Yeah, abortion as such does sound wrong. Two people have sex (or a few rare cases make love) and by-mistake create a new being. As this li’l one was not a part of their plans they want to destroy the baby! Its not the baby’s fault!All Beings are created by God and it is incorrect to abort….actually KILL the baby before (s)he is born. Rite? MABBE!

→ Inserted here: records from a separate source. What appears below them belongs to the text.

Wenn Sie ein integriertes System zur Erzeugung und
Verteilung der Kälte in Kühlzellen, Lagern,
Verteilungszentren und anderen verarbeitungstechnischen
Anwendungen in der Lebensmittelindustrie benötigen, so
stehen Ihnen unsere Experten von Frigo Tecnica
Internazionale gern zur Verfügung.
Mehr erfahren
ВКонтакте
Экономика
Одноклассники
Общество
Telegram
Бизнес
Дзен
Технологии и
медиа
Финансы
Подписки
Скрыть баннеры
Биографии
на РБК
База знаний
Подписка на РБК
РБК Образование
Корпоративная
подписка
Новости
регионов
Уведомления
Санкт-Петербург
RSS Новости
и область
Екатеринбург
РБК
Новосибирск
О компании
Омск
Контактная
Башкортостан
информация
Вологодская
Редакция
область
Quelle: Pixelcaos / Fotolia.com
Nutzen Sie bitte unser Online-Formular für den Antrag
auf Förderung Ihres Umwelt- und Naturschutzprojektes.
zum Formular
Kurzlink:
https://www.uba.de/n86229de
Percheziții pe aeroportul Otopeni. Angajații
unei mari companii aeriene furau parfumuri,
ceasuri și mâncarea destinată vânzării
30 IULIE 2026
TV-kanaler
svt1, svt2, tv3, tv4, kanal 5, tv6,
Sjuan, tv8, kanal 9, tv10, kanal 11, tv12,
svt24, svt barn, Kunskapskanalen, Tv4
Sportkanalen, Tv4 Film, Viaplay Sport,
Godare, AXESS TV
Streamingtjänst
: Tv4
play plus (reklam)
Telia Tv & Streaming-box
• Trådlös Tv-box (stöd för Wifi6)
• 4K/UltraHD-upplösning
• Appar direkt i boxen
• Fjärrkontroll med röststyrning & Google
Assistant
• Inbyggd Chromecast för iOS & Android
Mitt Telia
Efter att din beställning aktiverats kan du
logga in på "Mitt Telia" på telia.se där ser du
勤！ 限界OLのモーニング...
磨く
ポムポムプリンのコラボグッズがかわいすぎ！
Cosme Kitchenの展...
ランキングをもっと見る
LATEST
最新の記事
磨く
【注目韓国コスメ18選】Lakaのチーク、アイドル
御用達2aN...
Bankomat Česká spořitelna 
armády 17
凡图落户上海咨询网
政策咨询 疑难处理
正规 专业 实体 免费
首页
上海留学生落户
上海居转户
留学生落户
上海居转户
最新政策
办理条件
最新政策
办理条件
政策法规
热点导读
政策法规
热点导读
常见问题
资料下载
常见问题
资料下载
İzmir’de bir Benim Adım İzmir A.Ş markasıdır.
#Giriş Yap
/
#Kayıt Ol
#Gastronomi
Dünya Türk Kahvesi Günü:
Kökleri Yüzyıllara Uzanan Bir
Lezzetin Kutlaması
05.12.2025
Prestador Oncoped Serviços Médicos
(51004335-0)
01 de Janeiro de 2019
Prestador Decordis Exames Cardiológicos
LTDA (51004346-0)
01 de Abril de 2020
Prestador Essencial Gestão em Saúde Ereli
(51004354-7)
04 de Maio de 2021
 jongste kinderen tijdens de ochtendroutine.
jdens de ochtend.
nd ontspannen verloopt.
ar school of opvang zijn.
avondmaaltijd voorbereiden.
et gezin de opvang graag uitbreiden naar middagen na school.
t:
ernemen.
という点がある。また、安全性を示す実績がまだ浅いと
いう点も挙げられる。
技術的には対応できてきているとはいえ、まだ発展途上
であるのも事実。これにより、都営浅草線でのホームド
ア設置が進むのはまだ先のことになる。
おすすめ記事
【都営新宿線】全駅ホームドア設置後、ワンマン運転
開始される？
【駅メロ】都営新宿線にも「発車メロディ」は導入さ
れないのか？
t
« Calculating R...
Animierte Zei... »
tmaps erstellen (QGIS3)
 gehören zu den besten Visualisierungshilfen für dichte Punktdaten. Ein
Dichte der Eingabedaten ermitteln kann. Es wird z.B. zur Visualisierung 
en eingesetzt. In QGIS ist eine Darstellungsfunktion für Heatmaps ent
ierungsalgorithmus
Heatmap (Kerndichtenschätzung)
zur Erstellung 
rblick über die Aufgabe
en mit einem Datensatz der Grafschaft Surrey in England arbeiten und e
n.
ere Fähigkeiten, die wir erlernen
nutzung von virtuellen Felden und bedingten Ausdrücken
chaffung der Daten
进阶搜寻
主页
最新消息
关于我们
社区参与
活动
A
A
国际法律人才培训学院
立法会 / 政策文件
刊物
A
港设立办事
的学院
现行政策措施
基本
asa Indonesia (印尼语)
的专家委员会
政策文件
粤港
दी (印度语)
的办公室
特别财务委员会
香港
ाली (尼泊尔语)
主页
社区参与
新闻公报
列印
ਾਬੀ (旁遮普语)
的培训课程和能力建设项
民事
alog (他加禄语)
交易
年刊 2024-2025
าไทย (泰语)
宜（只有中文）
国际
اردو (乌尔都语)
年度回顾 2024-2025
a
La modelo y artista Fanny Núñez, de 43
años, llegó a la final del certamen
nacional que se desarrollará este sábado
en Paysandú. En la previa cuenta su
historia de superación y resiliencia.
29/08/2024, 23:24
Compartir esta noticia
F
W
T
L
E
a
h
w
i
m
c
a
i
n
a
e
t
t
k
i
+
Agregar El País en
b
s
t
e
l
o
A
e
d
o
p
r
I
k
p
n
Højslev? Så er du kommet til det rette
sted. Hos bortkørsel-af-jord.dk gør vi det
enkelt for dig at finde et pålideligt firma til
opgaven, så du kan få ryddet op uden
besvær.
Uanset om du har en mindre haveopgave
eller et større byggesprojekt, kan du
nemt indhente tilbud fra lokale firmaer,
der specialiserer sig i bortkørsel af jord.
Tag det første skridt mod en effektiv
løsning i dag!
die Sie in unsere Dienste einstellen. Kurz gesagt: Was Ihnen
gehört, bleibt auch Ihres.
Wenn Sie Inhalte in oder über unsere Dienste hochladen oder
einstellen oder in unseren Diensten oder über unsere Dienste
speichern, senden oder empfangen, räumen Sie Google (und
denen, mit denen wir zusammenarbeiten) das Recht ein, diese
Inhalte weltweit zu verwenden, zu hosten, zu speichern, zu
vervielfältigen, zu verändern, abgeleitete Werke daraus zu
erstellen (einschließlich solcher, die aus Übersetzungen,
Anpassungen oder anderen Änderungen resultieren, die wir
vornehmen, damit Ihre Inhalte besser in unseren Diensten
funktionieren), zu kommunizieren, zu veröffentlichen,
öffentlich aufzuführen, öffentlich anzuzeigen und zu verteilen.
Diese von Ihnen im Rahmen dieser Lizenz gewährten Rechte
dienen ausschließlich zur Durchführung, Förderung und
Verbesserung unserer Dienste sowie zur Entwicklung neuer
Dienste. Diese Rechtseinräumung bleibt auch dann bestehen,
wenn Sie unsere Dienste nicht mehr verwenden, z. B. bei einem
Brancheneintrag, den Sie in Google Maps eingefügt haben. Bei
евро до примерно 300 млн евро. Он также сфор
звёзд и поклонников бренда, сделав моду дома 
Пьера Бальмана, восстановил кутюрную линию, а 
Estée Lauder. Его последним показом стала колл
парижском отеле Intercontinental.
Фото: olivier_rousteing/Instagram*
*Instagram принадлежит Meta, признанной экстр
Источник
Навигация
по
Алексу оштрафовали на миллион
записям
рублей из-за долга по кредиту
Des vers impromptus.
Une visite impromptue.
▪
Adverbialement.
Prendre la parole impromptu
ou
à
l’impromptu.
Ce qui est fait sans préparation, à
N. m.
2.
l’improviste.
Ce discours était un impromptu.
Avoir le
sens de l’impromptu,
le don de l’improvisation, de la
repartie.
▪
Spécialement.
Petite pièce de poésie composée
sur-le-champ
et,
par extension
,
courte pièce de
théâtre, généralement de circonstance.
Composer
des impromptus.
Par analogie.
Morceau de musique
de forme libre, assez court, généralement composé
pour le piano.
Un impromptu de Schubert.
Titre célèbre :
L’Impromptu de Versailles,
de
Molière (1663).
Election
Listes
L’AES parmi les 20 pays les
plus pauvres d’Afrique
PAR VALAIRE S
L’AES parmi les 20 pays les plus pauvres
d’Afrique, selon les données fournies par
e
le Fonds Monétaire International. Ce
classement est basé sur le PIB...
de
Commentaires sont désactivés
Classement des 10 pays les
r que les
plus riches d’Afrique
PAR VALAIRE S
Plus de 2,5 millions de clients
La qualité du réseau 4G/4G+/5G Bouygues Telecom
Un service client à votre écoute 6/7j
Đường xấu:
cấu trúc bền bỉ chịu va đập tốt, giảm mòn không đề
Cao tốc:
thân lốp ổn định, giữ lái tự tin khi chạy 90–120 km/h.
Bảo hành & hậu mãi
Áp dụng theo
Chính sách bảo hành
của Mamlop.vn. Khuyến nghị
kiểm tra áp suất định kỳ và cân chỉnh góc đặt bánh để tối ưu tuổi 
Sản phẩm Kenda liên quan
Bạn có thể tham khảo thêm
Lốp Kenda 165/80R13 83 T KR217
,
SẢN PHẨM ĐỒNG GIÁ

Though I haven’t been thru’ it I am sure giving birth to a baby isn’t all that easy for any woman.I don't think it is essential for me to explain what a nightmare life would be if the teenage mother chooses to keep the baby. Bringing up a child is obviously not easy. I’ve heard and agree that the mother develops a unique bond with the li’l one and it won’t be so easy to give it up to some strangers or friends and carry on with life like nothing happened at the end of those 9 mths. Me thinks it would haunt a mother for a long time if not all thru’ her life .She would want to know where n how her baby is doing. But let’s assume the teenage mother doesn’t really feel that bond for the baby and is ready to give it up…
Even then, I’m pretty sure 9 months doesn’t fly by when one is pregnant. For starters ur body is going to look weird and behave weirder. Society is going to ridicule you. It won’t be as easy to go back to school/college and NORMAL life. The after-effects will remain for many years before the gurl can get back to regular living and the baby-incident fades from the minds of society. So, Abortion is the best solution. Rite? MABBE!